Worth noting that the draft Convention contains a commitment to foster international solidarity and cooperation in many areas of concern to developing countries, including technology transfer, access to essential medicines, debt sustainability, aid, international trade and policy space in decision-making. A binding Convention on the Right to Development would be an important impetus for reforming the international economic architecture to address long-standing structural inequities that have disadvantaged LDCs for so long. But then again, elements of the RTD are already enshrined in many human rights treaties.
Human rights obligations of States, particularly in the area of economic, social and cultural rights, have the potential to protect the world’s poorest economies from macro-economic policy conditions that are detrimental to their countries and peoples. Additionally, human rights as the foundation of national development policy-making and implementation would also have an overall positive outcome. A strong human rights orientation will allow for the creation, alignment and coherence of national and international policies that will support rights-based national development in the LDC countries.

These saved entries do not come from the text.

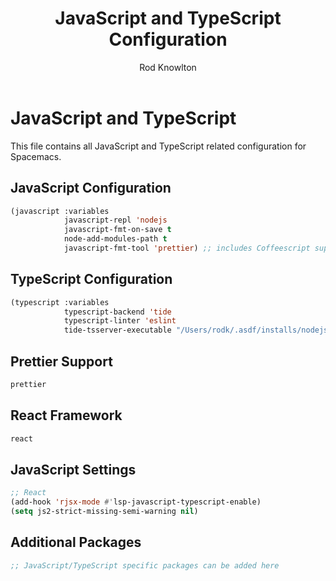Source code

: #+TITLE: JavaScript and TypeScript Configuration
#+AUTHOR: Rod Knowlton

* JavaScript and TypeScript

This file contains all JavaScript and TypeScript related configuration for Spacemacs.

** JavaScript Configuration

#+begin_src emacs-lisp :noweb-ref config-layers
  (javascript :variables
              javascript-repl 'nodejs
              javascript-fmt-on-save t
              node-add-modules-path t
              javascript-fmt-tool 'prettier) ;; includes Coffeescript support
#+end_src

** TypeScript Configuration

#+begin_src emacs-lisp :noweb-ref config-layers
  (typescript :variables
              typescript-backend 'tide
              typescript-linter 'eslint
              tide-tsserver-executable "/Users/rodk/.asdf/installs/nodejs/14.19.0/.npm/bin/tsserver")
#+end_src

** Prettier Support

#+begin_src emacs-lisp :noweb-ref config-layers
  prettier
#+end_src

** React Framework

#+begin_src emacs-lisp :noweb-ref config-layers
  react
#+end_src

** JavaScript Settings

#+begin_src emacs-lisp :noweb-ref user-config
  ;; React
  (add-hook 'rjsx-mode #'lsp-javascript-typescript-enable)
  (setq js2-strict-missing-semi-warning nil)
#+end_src

** Additional Packages

#+begin_src emacs-lisp :noweb-ref additional-packages
  ;; JavaScript/TypeScript specific packages can be added here
#+end_src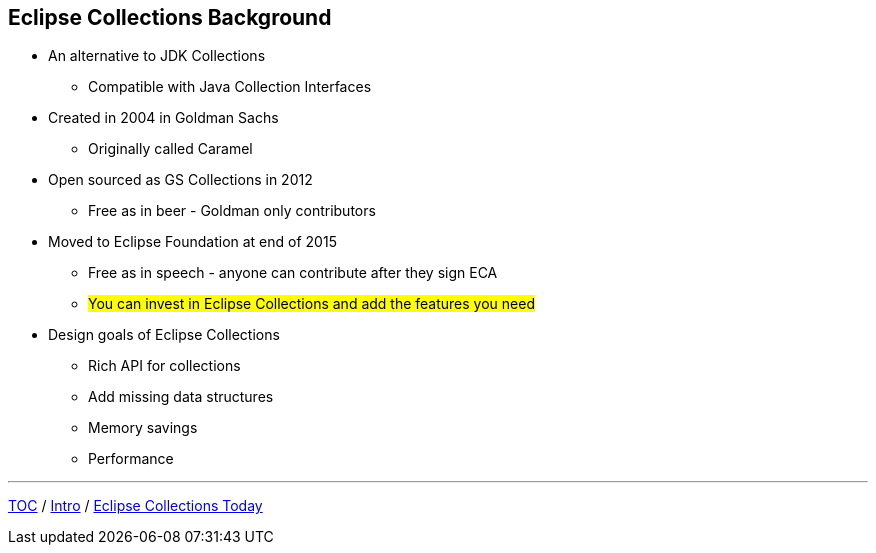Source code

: :icons: font

== Eclipse Collections Background

* An alternative to JDK Collections
** Compatible with Java Collection Interfaces
* Created in 2004 in Goldman Sachs
** Originally called Caramel
* Open sourced as GS Collections in 2012
** Free as in beer - Goldman only contributors
* Moved to Eclipse Foundation at end of 2015
** Free as in speech - anyone can contribute after they sign ECA
** #You can invest in Eclipse Collections and add the features you need#
* Design goals of Eclipse Collections
** Rich API for collections
** Add missing data structures
** Memory savings
** Performance

---

link:./00_toc.adoc[TOC] /
link:01_intro.adoc[Intro] /
link:./03_ec_today.adoc[Eclipse Collections Today]
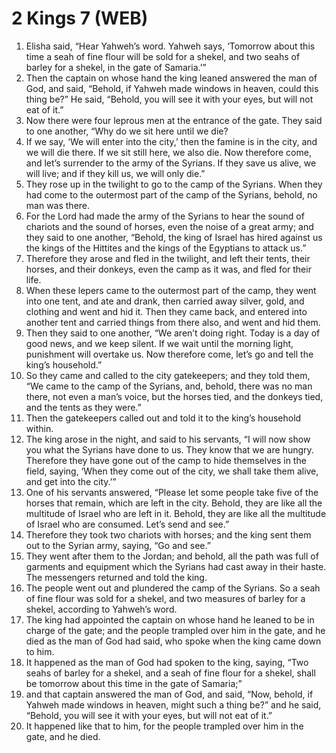 * 2 Kings 7 (WEB)
:PROPERTIES:
:ID: WEB/12-2KI07
:END:

1. Elisha said, “Hear Yahweh’s word. Yahweh says, ‘Tomorrow about this time a seah of fine flour will be sold for a shekel, and two seahs of barley for a shekel, in the gate of Samaria.’”
2. Then the captain on whose hand the king leaned answered the man of God, and said, “Behold, if Yahweh made windows in heaven, could this thing be?” He said, “Behold, you will see it with your eyes, but will not eat of it.”
3. Now there were four leprous men at the entrance of the gate. They said to one another, “Why do we sit here until we die?
4. If we say, ‘We will enter into the city,’ then the famine is in the city, and we will die there. If we sit still here, we also die. Now therefore come, and let’s surrender to the army of the Syrians. If they save us alive, we will live; and if they kill us, we will only die.”
5. They rose up in the twilight to go to the camp of the Syrians. When they had come to the outermost part of the camp of the Syrians, behold, no man was there.
6. For the Lord had made the army of the Syrians to hear the sound of chariots and the sound of horses, even the noise of a great army; and they said to one another, “Behold, the king of Israel has hired against us the kings of the Hittites and the kings of the Egyptians to attack us.”
7. Therefore they arose and fled in the twilight, and left their tents, their horses, and their donkeys, even the camp as it was, and fled for their life.
8. When these lepers came to the outermost part of the camp, they went into one tent, and ate and drank, then carried away silver, gold, and clothing and went and hid it. Then they came back, and entered into another tent and carried things from there also, and went and hid them.
9. Then they said to one another, “We aren’t doing right. Today is a day of good news, and we keep silent. If we wait until the morning light, punishment will overtake us. Now therefore come, let’s go and tell the king’s household.”
10. So they came and called to the city gatekeepers; and they told them, “We came to the camp of the Syrians, and, behold, there was no man there, not even a man’s voice, but the horses tied, and the donkeys tied, and the tents as they were.”
11. Then the gatekeepers called out and told it to the king’s household within.
12. The king arose in the night, and said to his servants, “I will now show you what the Syrians have done to us. They know that we are hungry. Therefore they have gone out of the camp to hide themselves in the field, saying, ‘When they come out of the city, we shall take them alive, and get into the city.’”
13. One of his servants answered, “Please let some people take five of the horses that remain, which are left in the city. Behold, they are like all the multitude of Israel who are left in it. Behold, they are like all the multitude of Israel who are consumed. Let’s send and see.”
14. Therefore they took two chariots with horses; and the king sent them out to the Syrian army, saying, “Go and see.”
15. They went after them to the Jordan; and behold, all the path was full of garments and equipment which the Syrians had cast away in their haste. The messengers returned and told the king.
16. The people went out and plundered the camp of the Syrians. So a seah of fine flour was sold for a shekel, and two measures of barley for a shekel, according to Yahweh’s word.
17. The king had appointed the captain on whose hand he leaned to be in charge of the gate; and the people trampled over him in the gate, and he died as the man of God had said, who spoke when the king came down to him.
18. It happened as the man of God had spoken to the king, saying, “Two seahs of barley for a shekel, and a seah of fine flour for a shekel, shall be tomorrow about this time in the gate of Samaria;”
19. and that captain answered the man of God, and said, “Now, behold, if Yahweh made windows in heaven, might such a thing be?” and he said, “Behold, you will see it with your eyes, but will not eat of it.”
20. It happened like that to him, for the people trampled over him in the gate, and he died.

Despite these however, many developing countries until recently have been apprehensive about pursuing a human rights foundation for development policy as this has been used to justify economic conditionality for accessing aid, trade, investments and finance. There is indeed basis for this concern, although developed countries are also accountable for being remiss in upholding their obligations to enable the realization of human rights for all, including the right to development, in pursuit of their international economic development agenda.
A human rights framework is a key structural entry point for LDCs to review and improve on the implementation of international support measures, especially in regards to aid, debt, international trade and investments. Major aspects in the current global finance and trade architecture increasingly undermine the ability of LDCs to deliver on the commitments they have made to ensure fundamental human rights such as food, housing, healthcare, education and decent work. Even the commitment to achieve gender equality and the empowerment of women and girls runs the risk of failure if left unresolved. Human rights can help safeguard against debt, trade, investment, and finance policies eroding the fundamental human rights of people and communities that the LDC governments pledged to protect.
A truly human rights-based approach to international development cooperation has the potential to usher in new cooperative arrangements among countries and peoples. International solidarity and equity will guide the observance of the principles of national sovereignty, self-determination, equality, and mutual benefit. This will democratize global economic governance. This could result in the rescinding of trade and investment treaties that amplify the power of transnational corporations and curtail efforts of Southern countries to pursue their sovereign path to development. It could repudiate the global debt problem that has crippled the global South due to lender-imposed neo-liberal policies of privatization, liberalization, deregulation and austerity. And a human rights-based approach could stop the dominance of international financial institutions that are under the control of a few powerful countries.
This is the needed foundation for the world’s poorest countries and peoples to realize their right to development.